家で火曜日に買って来た画集を眺めていると、どうしてももう一度そこで行われていることを自分の目で確認したくなってしまったのである。特に最後の部屋の三幅対で行われていることに抑え難い興味がわいて来たのである。だいたいから、見たばかりなのにわざわざもう一度見たくなるという絵が滅多にあるものであろうか。そのことだけでもベーコンのやっていることがいかに価値が高いか分かると言える。
不思議である。自分がなんでこんなにもベーコンの作品に魅かれるのか言葉にすることができない。
強いて言えば、「生得的なマゾヒストやホモセクシャルの感性を持った人たちが、自分をノーマルだと疑っていない人たちに向けて、ふざけていたずらをしかけていることを楽しんでいるーからかわれることを楽しんでいる」とでもいうのであろうか。いや、これでは到底正確に言い当てていない。
私は最近自分で文章を書いているうちにおかしなことに気づく。
私こそ「Joker」を名乗り、記述を「冗談」で行っているものであるが、そこで行われる「冗談」がこれまで一般の「冗談」ではないことは読者もよくご存知の通りである。
私はなぜか文章を書き始めるが、それはほとんどの場合、どんなものを書こうか決めていない。技術が全然足りないが、普通の人が読んだ場合オカシな反応が得られることを目的にはするが、それがどんな反応になるのかは想定しない。いや全然しないわけではないが、敢えてそこに意識を持たないようにしている自分がある。
意味を記述しようとするのではなく、結果的に意味があったかのようなものになるように記述してみたりする。

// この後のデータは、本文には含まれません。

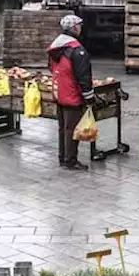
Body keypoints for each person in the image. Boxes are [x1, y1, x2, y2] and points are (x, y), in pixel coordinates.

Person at [47, 14, 96, 171]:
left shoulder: (56, 47)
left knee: (63, 128)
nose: (81, 28)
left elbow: (51, 68)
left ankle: (63, 157)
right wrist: (89, 97)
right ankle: (70, 160)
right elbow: (83, 77)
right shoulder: (76, 50)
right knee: (72, 128)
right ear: (74, 28)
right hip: (72, 94)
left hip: (59, 92)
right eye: (79, 26)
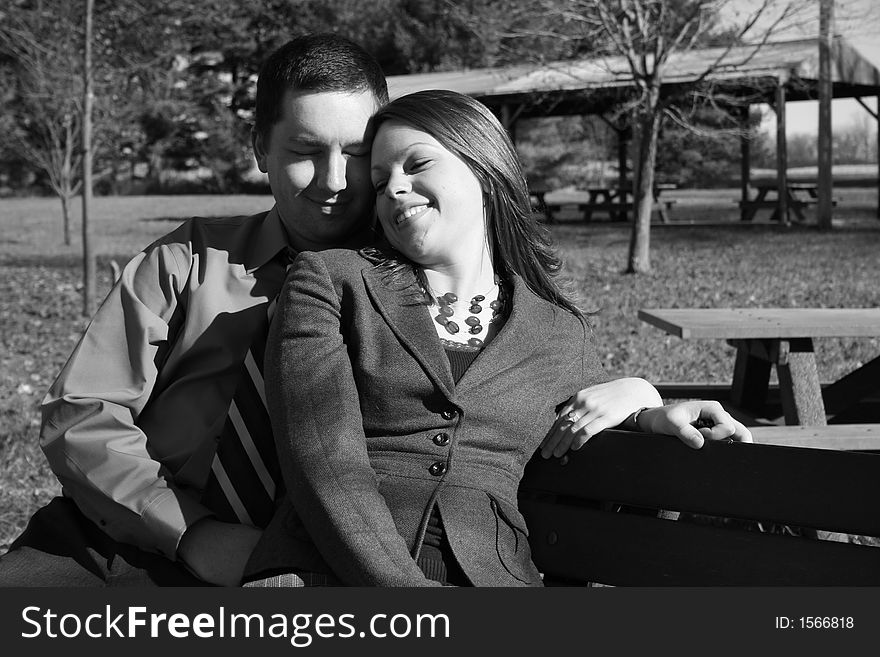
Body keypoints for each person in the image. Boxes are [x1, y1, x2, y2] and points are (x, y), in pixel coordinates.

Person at [242, 90, 752, 587]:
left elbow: (583, 419)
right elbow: (323, 459)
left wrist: (645, 404)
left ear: (484, 169)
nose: (394, 189)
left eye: (416, 165)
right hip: (321, 573)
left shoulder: (555, 330)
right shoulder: (331, 282)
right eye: (380, 183)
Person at [0, 33, 388, 587]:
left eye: (356, 154)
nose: (334, 180)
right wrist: (193, 533)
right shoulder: (184, 260)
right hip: (130, 533)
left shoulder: (414, 281)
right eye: (305, 152)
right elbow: (83, 412)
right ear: (260, 150)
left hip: (313, 557)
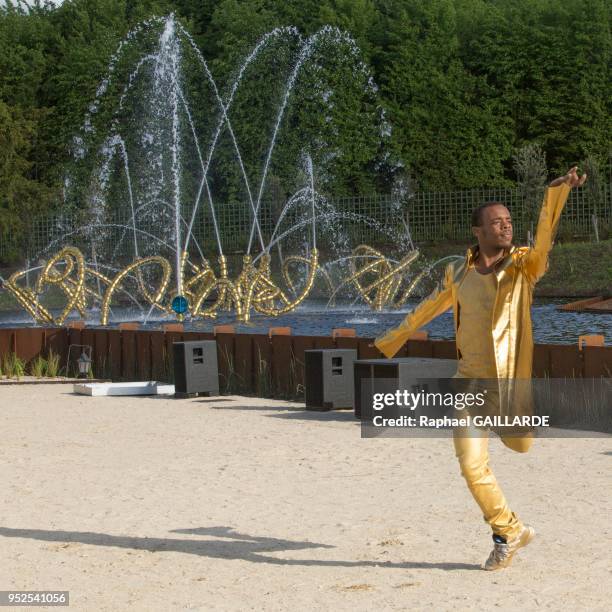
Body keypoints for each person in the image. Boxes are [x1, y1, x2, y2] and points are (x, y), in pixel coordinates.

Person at [374, 166, 587, 570]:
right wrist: (392, 338)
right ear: (478, 231)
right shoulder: (458, 272)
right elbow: (427, 308)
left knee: (520, 444)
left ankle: (511, 513)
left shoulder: (525, 267)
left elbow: (543, 240)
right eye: (497, 223)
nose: (506, 228)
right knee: (471, 465)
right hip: (467, 384)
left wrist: (555, 195)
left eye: (508, 222)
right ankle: (507, 531)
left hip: (507, 386)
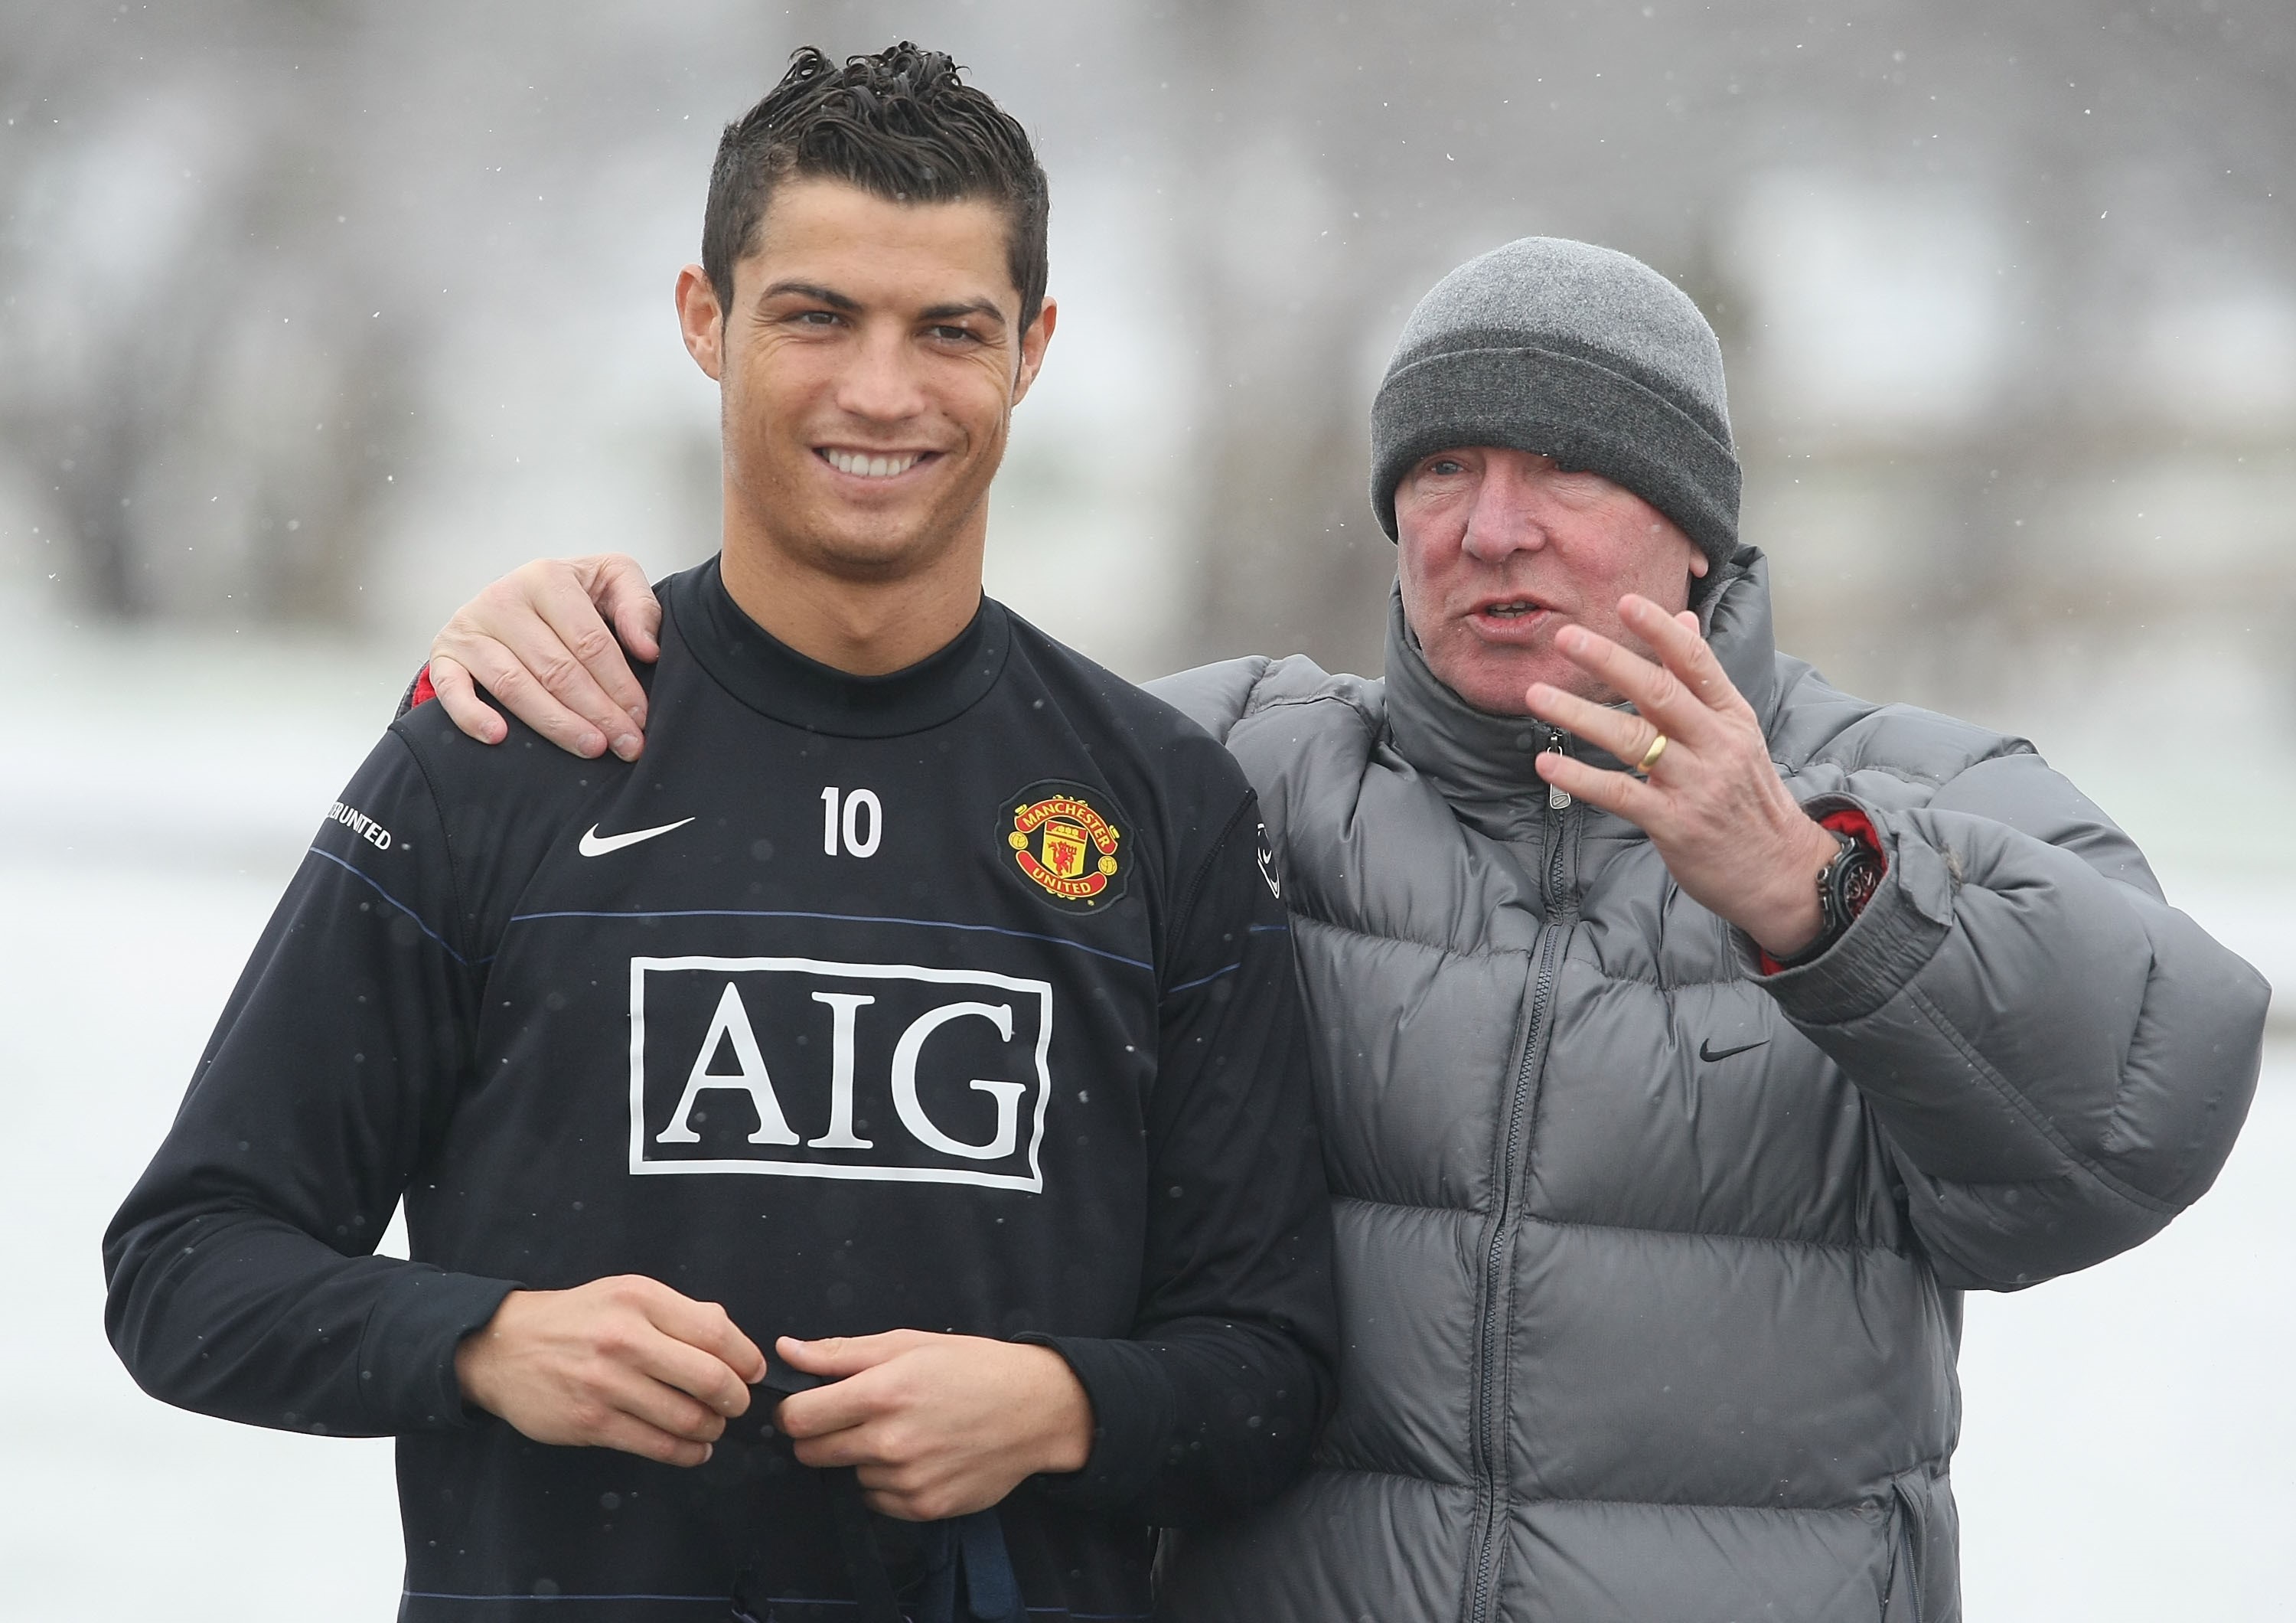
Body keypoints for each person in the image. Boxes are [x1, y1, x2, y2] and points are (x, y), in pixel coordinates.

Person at [404, 237, 2266, 1620]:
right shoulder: (1220, 771)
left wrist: (1813, 891)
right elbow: (846, 803)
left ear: (1698, 530)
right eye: (1441, 473)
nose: (1494, 528)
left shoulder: (1902, 796)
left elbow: (2137, 1108)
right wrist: (588, 635)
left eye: (1570, 472)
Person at [103, 45, 1336, 1623]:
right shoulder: (503, 749)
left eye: (948, 329)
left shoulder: (1157, 805)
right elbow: (187, 1270)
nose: (880, 391)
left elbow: (1275, 1369)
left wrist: (1063, 1407)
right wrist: (485, 1341)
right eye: (816, 315)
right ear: (707, 320)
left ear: (1031, 349)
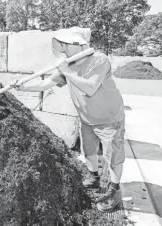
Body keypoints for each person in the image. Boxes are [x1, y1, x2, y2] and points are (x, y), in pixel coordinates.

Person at [11, 27, 125, 213]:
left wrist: (67, 71)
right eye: (62, 45)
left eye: (66, 45)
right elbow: (45, 83)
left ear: (78, 44)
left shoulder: (99, 60)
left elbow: (90, 88)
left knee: (113, 157)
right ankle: (94, 178)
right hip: (87, 118)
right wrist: (22, 87)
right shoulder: (69, 66)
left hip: (109, 118)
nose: (63, 50)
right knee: (89, 152)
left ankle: (114, 191)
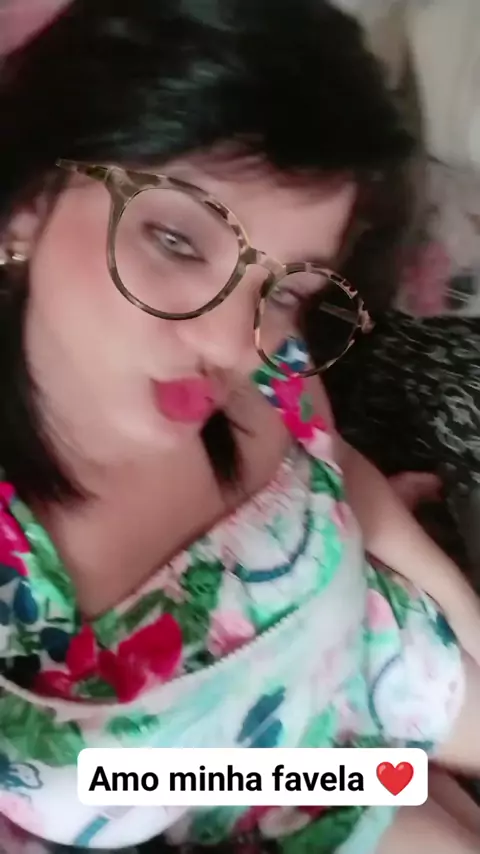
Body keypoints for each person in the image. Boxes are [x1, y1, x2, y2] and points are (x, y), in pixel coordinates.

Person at [1, 2, 480, 852]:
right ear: (28, 204)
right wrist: (378, 786)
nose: (233, 345)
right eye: (177, 242)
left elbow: (340, 475)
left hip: (383, 658)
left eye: (288, 289)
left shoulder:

早い話無責任な遊びをしているわけなのであるが、どうもこれと似たような意識が巨匠の作品に感じられるような気にさせられるのである。天才と自分を並べて考えるなどとは実に愚かなことだが、どうして自分がこれほど一人の作家に魅かれるのかを考えるうちに、「冗談」に行き着いてしまった。意味なんてない。デュシャンもいた。もし芸術の本質の一方が「冗談」であるならば、「冗談」が分らないものは愚かな「過去の産物」であることになる。もちろん日常のごく一部の限られた時間内においてであるが。事務所で子どもたちに「ベーコン観て来た」というと、「何それ肉屋で?」とマジで返される。これはここに冗談で記すのもつまらないことだった。ふざけることはからかうこととはちがうことなのである。